Libation Bearers

Aeschylus

Aeschylus, Volume 2. Smyth, Herbert Weir, translator. London; New York: William Heinemann; G.P. Putnam's Sons, 1926.

  1. And you have done well. Therefore do not yoke your tongue to an ill-omened speech, nor let your lips give vent to evil forebodings,
  2. since you have freed the whole realm of Argos by lopping off the heads of two serpents with a fortunate stroke.
Orestes
  1. Ah, ah! You handmaidens, look at them there: like Gorgons, wrapped in sable garments, entwined with
  2. swarming snakes! I can stay no longer.
Chorus
  1. What fantasies disturb you, dearest of sons to your father? Wait, do not be all overcome by fear.
Orestes
  1. To me these are no imagined troubles. For there indeed are the hounds of wrath to avenge my mother.
Chorus
  1. It is that the blood is still fresh on your hands; this is the cause of the disorder that assails your wits.
Orestes
  1. O lord Apollo, look!
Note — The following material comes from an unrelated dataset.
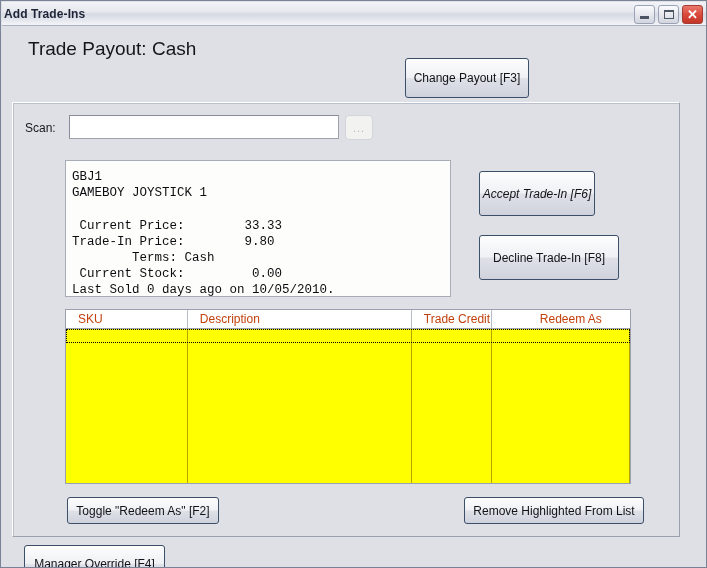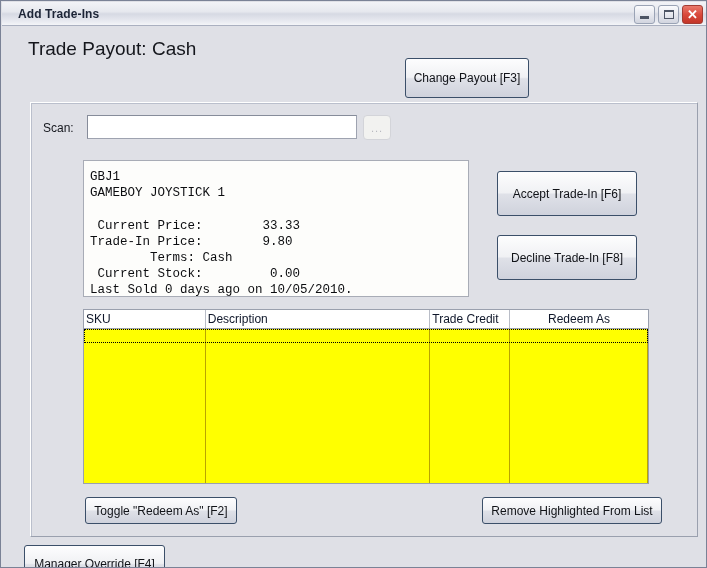"Add Trade-Ins" #title-text { padding-left: 16px -> 2px }
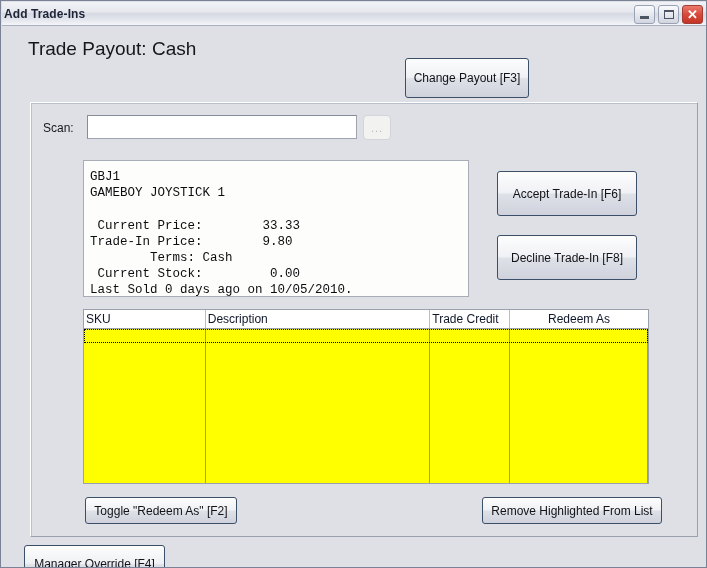"Scan:" #group-panel { left: 28px -> 10px }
Now they come in troops, and from their eyes they drip loathsome blood!
Chorus
  1. There is one way to cleanse you: the touch of Loxias
  2. will set you free from this affliction.
Orestes
  1. You do not see them, but I see them. I am pursued. I can stay no longer. Rushes out
Chorus
  1. Then may blessings go with you, and may the god watch benevolently over you and guard you with favorable fortunes!
  1. Look! Now again, for the third time, has the tempest of this clan burst on the royal house and run its course. First, at the beginning, came the cruel woes of children slain for food; next, the fate of a man, a king,
  2. when the warlord of the Achaeans perished, murdered in his bath. And now, once again, there has come from somewhere a third, a deliverer, or shall I say a doom?
  3. Oh when will it finish its work, when will the fury of calamity, lulled to rest, find an end and cease?